### What is being asked:
An exact reproduction of the records is required, with all pictures omitted.

### Scene images with camera geometry data:
• • • • •

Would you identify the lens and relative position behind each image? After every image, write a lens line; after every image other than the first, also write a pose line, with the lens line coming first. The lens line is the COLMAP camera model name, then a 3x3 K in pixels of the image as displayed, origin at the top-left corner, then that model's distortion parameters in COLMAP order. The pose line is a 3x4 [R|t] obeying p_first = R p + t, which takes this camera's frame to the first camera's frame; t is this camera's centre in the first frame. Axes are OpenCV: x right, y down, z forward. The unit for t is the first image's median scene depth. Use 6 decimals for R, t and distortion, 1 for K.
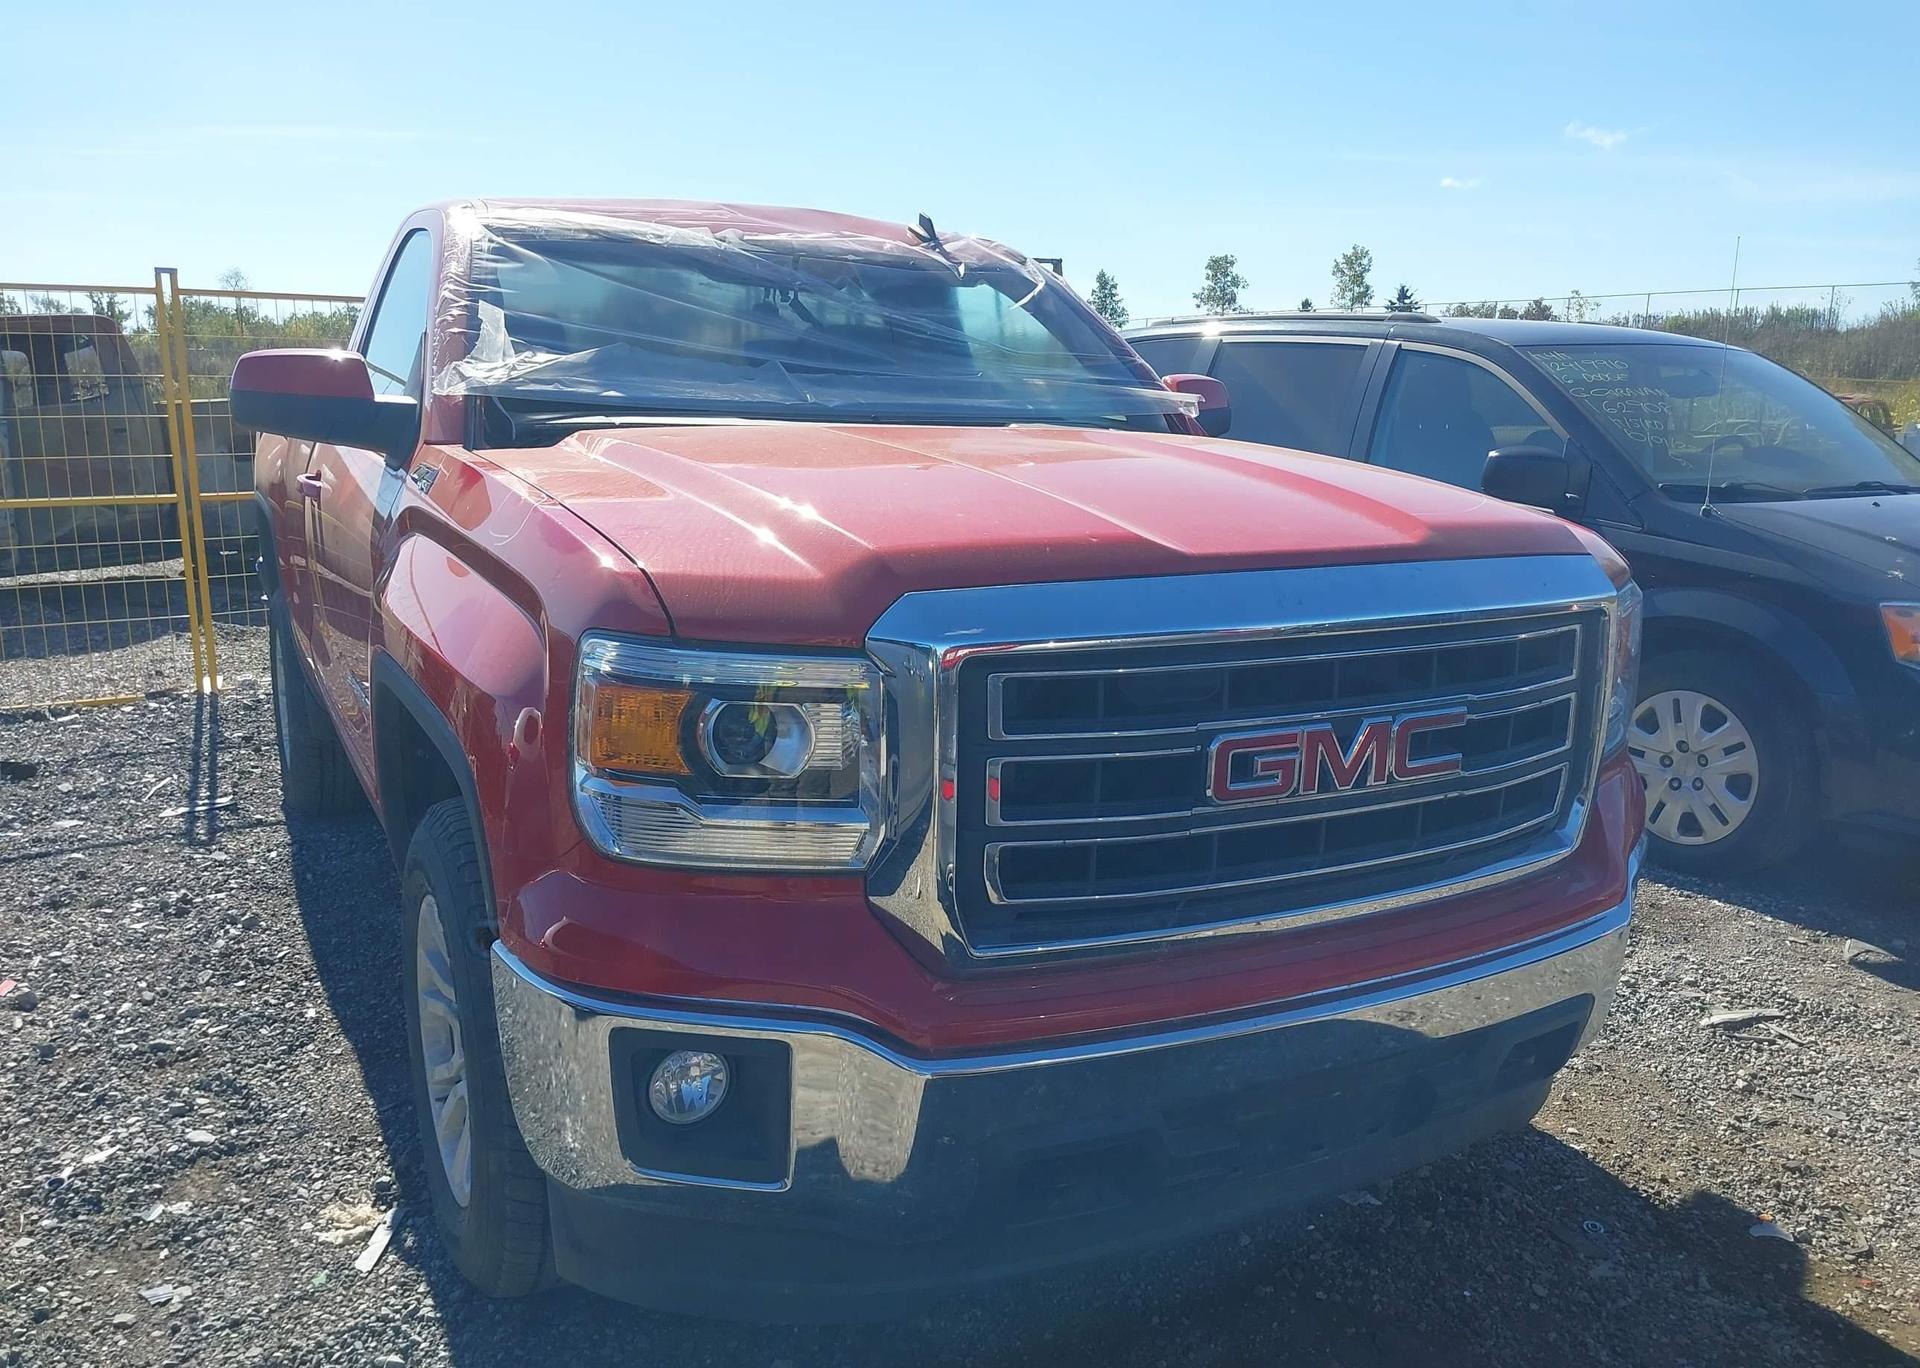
lens RADIAL K [[1414.4, 0, 1001.1], [0, 1414.4, 681.6], [0, 0, 1]] dist [0.030793, -0.035899]
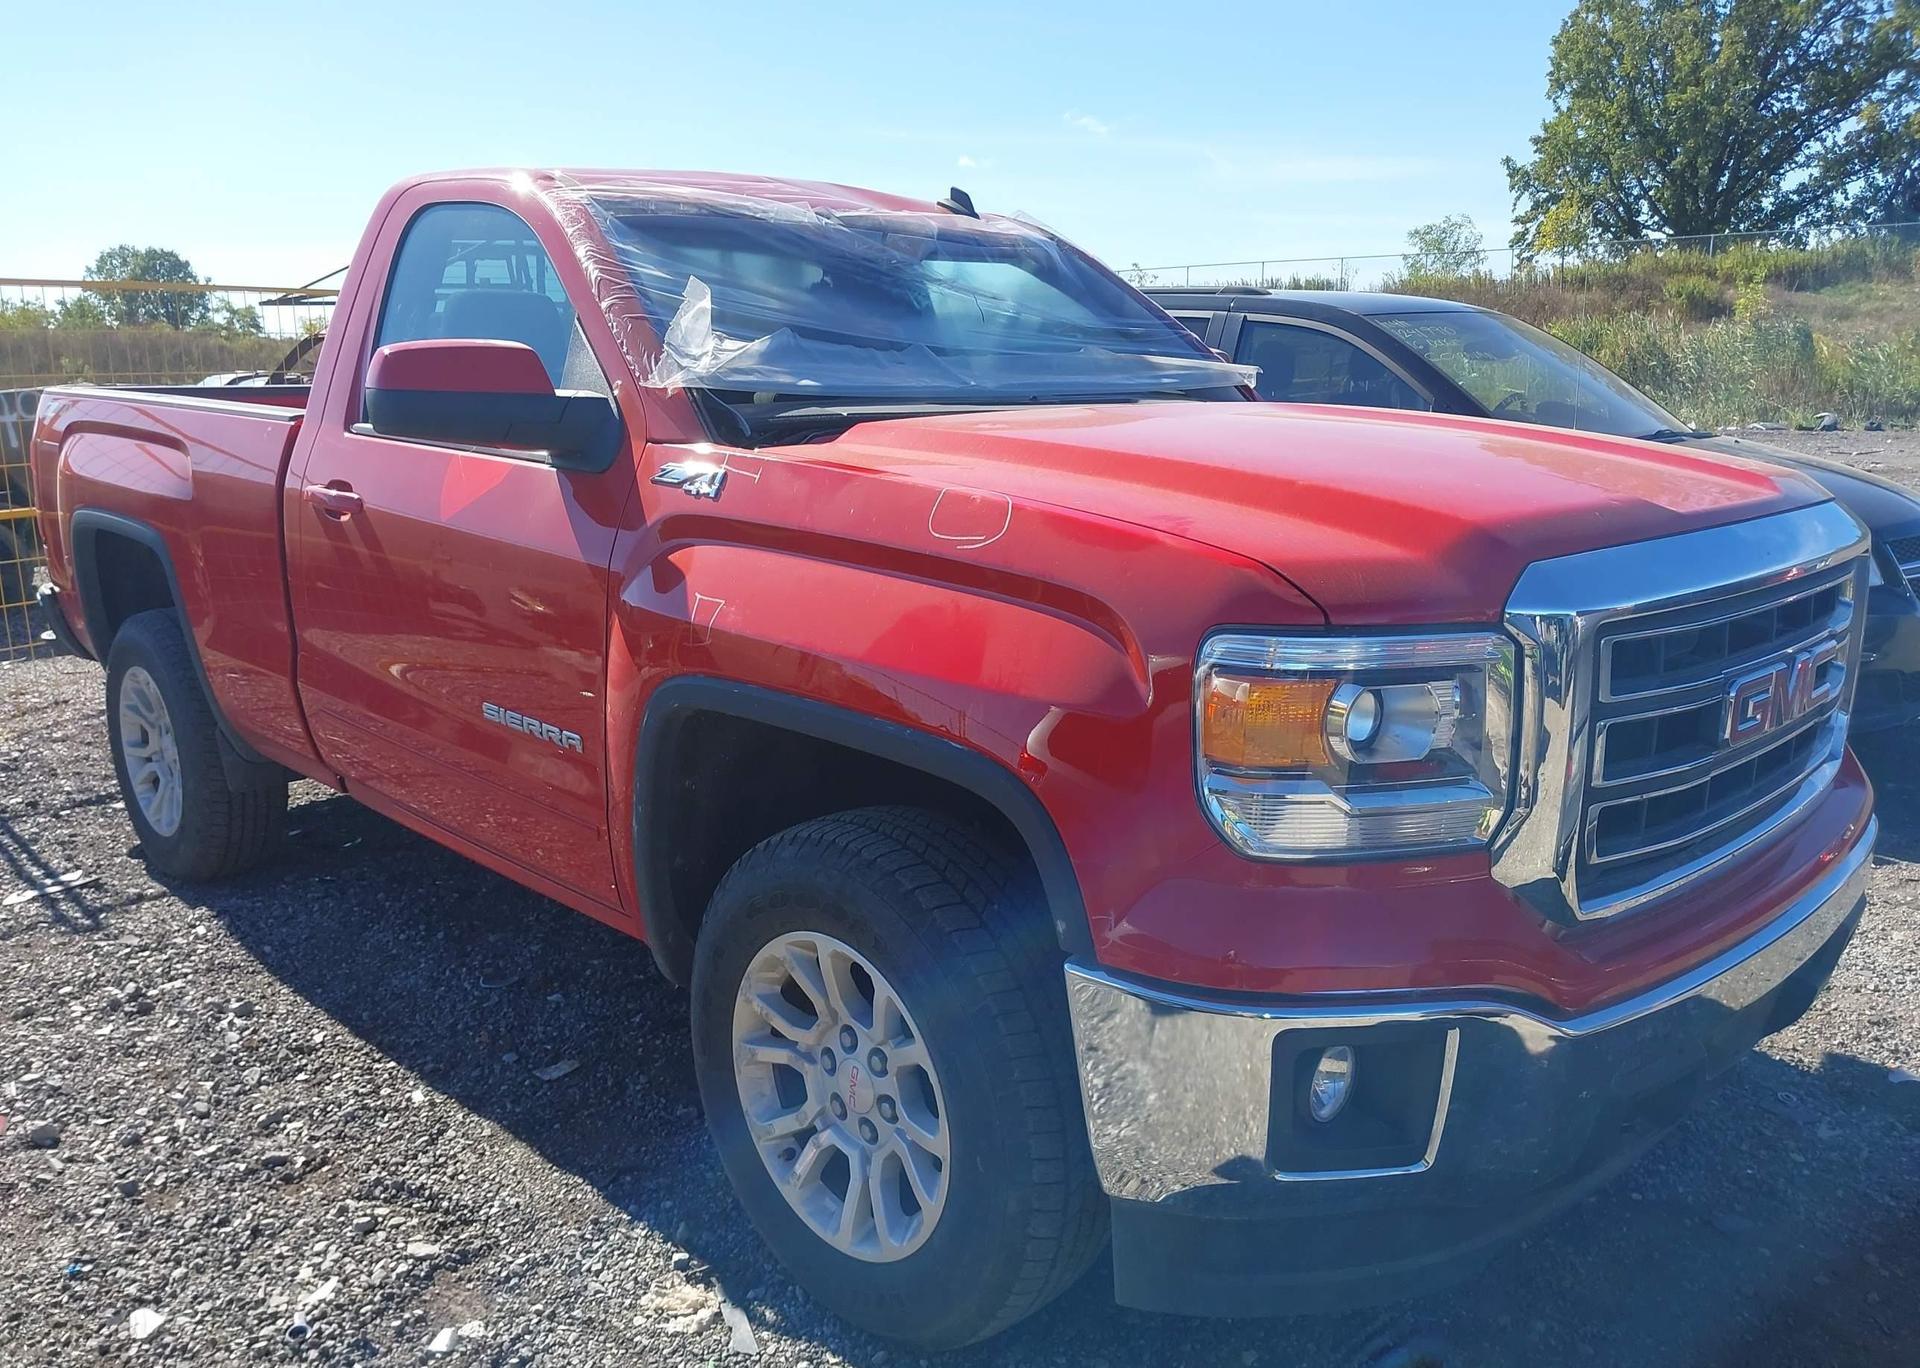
lens RADIAL K [[1419.6, 0, 960.0], [0, 1419.6, 684.0], [0, 0, 1]] dist [0.006331, -0.000638]
pose [[0.962724, -0.083104, 0.257402, -0.405295], [0.078711, 0.996522, 0.027344, -0.021310], [-0.258780, -0.006065, 0.965917, 0.070141]]
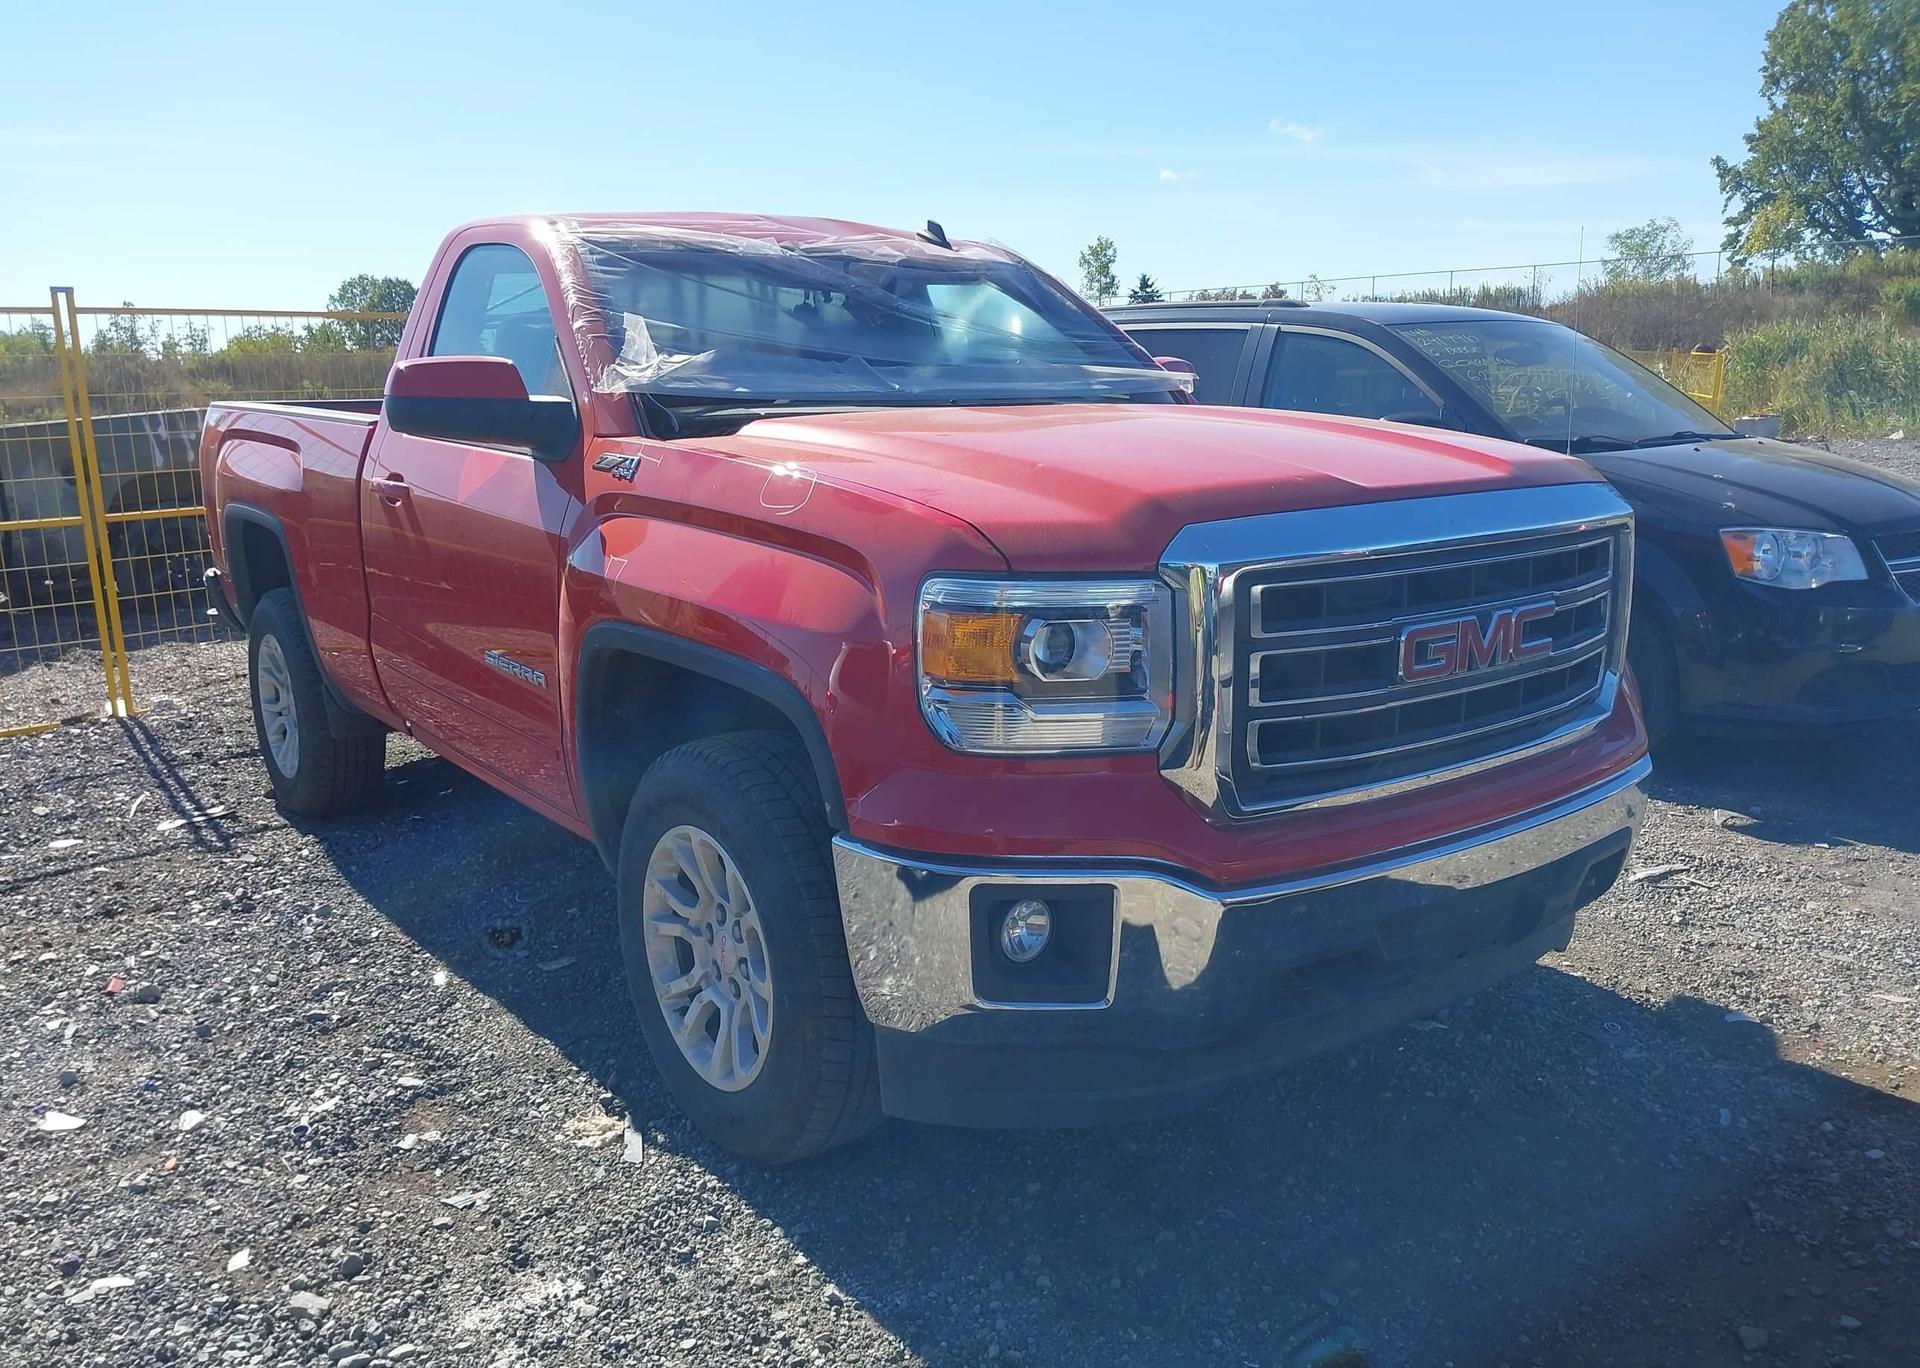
lens RADIAL K [[1407.1, 0, 978.7], [0, 1407.1, 679.6], [0, 0, 1]] dist [0.031134, -0.041552]
pose [[0.987470, -0.065118, 0.143747, -0.246052], [0.064710, 0.997876, 0.007517, 0.029774], [-0.143931, 0.001879, 0.989586, -0.124134]]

• • • • •

### Output of the exercise:
Would you identify the lens and relative position behind each image? After every image, write a lens line; after every image other than the first, also write a pose line, with the lens line coming first. The lens line is the COLMAP camera model name, then a 3x3 K in pixels of the image as displayed, origin at the top-left corner, then that model's distortion parameters in COLMAP order. The pose line is a 3x4 [R|t] obeying p_first = R p + t, which takes this camera's frame to the first camera's frame; t is this camera's centre in the first frame. Axes are OpenCV: x right, y down, z forward. The unit for t is the first image's median scene depth. Use 6 decimals for R, t and distortion, 1 for K.
lens RADIAL K [[1414.4, 0, 1001.1], [0, 1414.4, 681.6], [0, 0, 1]] dist [0.030793, -0.035899]
lens RADIAL K [[1419.6, 0, 960.0], [0, 1419.6, 684.0], [0, 0, 1]] dist [0.006331, -0.000638]
pose [[0.962724, -0.083104, 0.257402, -0.405295], [0.078711, 0.996522, 0.027344, -0.021310], [-0.258780, -0.006065, 0.965917, 0.070141]]
lens RADIAL K [[1407.1, 0, 978.7], [0, 1407.1, 679.6], [0, 0, 1]] dist [0.031134, -0.041552]
pose [[0.987470, -0.065118, 0.143747, -0.246052], [0.064710, 0.997876, 0.007517, 0.029774], [-0.143931, 0.001879, 0.989586, -0.124134]]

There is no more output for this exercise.